YOUR TASK ::
The result should be the listing below, restated exactly, with its pictures left out.
*** AVAILABLE RECORDS ***
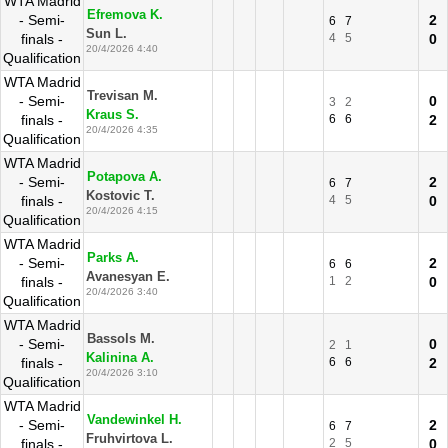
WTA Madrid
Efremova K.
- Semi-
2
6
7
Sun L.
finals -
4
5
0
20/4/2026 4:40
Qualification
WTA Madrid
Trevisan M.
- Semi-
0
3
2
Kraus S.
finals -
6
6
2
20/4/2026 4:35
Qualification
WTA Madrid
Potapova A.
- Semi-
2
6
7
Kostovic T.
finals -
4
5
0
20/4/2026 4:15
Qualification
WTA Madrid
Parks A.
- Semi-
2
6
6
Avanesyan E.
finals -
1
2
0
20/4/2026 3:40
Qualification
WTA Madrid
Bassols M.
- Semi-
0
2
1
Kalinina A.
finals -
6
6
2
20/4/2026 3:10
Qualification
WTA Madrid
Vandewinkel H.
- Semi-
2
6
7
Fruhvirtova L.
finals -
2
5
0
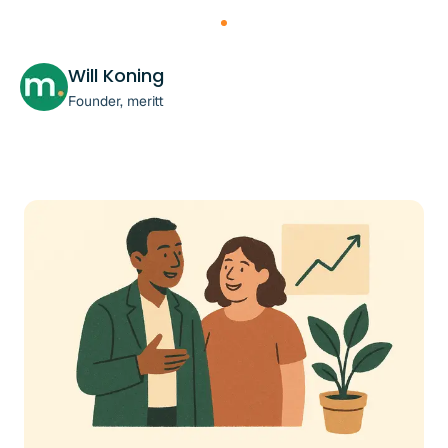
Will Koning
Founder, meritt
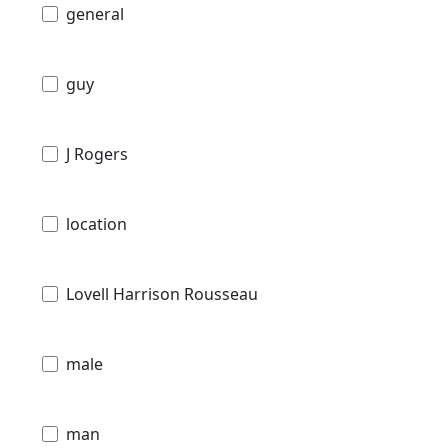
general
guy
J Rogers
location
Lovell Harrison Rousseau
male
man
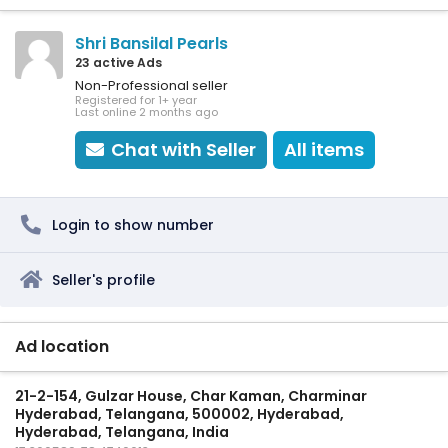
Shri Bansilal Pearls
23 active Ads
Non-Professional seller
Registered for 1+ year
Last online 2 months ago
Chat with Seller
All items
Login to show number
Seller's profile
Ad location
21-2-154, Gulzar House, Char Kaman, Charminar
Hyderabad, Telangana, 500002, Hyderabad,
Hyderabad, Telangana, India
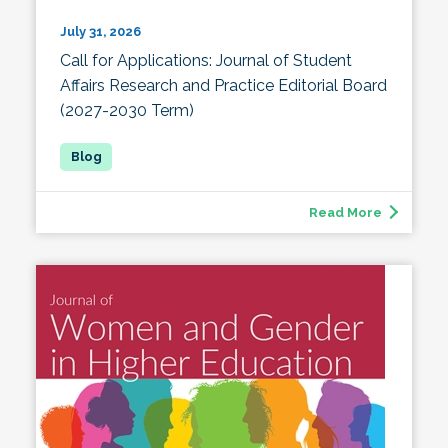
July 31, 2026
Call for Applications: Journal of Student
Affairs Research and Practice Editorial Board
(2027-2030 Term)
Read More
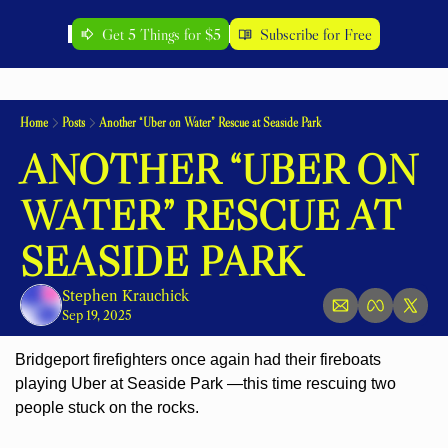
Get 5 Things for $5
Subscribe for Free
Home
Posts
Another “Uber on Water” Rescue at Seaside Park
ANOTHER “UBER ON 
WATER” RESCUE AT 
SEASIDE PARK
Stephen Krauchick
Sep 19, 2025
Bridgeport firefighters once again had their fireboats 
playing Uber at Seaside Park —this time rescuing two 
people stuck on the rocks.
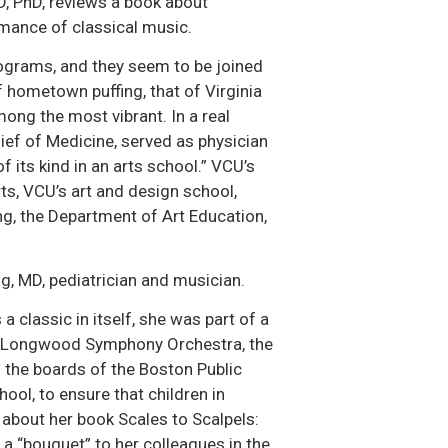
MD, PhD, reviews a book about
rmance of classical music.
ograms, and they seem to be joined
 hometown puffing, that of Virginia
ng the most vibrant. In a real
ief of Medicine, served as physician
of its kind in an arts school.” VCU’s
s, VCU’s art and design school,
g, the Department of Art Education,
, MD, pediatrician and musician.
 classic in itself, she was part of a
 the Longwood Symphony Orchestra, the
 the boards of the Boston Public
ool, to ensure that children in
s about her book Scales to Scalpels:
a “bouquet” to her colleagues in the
*** End of AVAILABLE RECORDS ***
RESPONSE TO THE TASK ::
WTA Madrid
Efremova K.
- Semi-
2
6
7
Sun L.
finals -
4
5
0
20/4/2026 4:40
Qualification
WTA Madrid
Trevisan M.
- Semi-
0
3
2
Kraus S.
finals -
6
6
2
20/4/2026 4:35
Qualification
WTA Madrid
Potapova A.
- Semi-
2
6
7
Kostovic T.
finals -
4
5
0
20/4/2026 4:15
Qualification
WTA Madrid
Parks A.
- Semi-
2
6
6
Avanesyan E.
finals -
1
2
0
20/4/2026 3:40
Qualification
WTA Madrid
Bassols M.
- Semi-
0
2
1
Kalinina A.
finals -
6
6
2
20/4/2026 3:10
Qualification
WTA Madrid
Vandewinkel H.
- Semi-
2
6
7
Fruhvirtova L.
finals -
2
5
0
Will Koning
Founder, meritt
general
guy
J Rogers
location
Lovell Harrison Rousseau
male
man
Shri Bansilal Pearls
23 active Ads
Non-Professional seller
Registered for 1+ year
Last online 2 months ago
Chat with Seller
All items
Login to show number
Seller's profile
Ad location
21-2-154, Gulzar House, Char Kaman, Charminar
Hyderabad, Telangana, 500002, Hyderabad,
Hyderabad, Telangana, India
July 31, 2026
Call for Applications: Journal of Student
Affairs Research and Practice Editorial Board
(2027-2030 Term)
Read More
Get 5 Things for $5
Subscribe for Free
Home
Posts
Another “Uber on Water” Rescue at Seaside Park
ANOTHER “UBER ON 
WATER” RESCUE AT 
SEASIDE PARK
Stephen Krauchick
Sep 19, 2025
Bridgeport firefighters once again had their fireboats 
playing Uber at Seaside Park —this time rescuing two 
people stuck on the rocks.
MD, PhD, reviews a book about
rmance of classical music.
ograms, and they seem to be joined
 hometown puffing, that of Virginia
ng the most vibrant. In a real
ief of Medicine, served as physician
of its kind in an arts school.” VCU’s
s, VCU’s art and design school,
g, the Department of Art Education,
, MD, pediatrician and musician.
 classic in itself, she was part of a
 the Longwood Symphony Orchestra, the
 the boards of the Boston Public
ool, to ensure that children in
s about her book Scales to Scalpels:
a “bouquet” to her colleagues in the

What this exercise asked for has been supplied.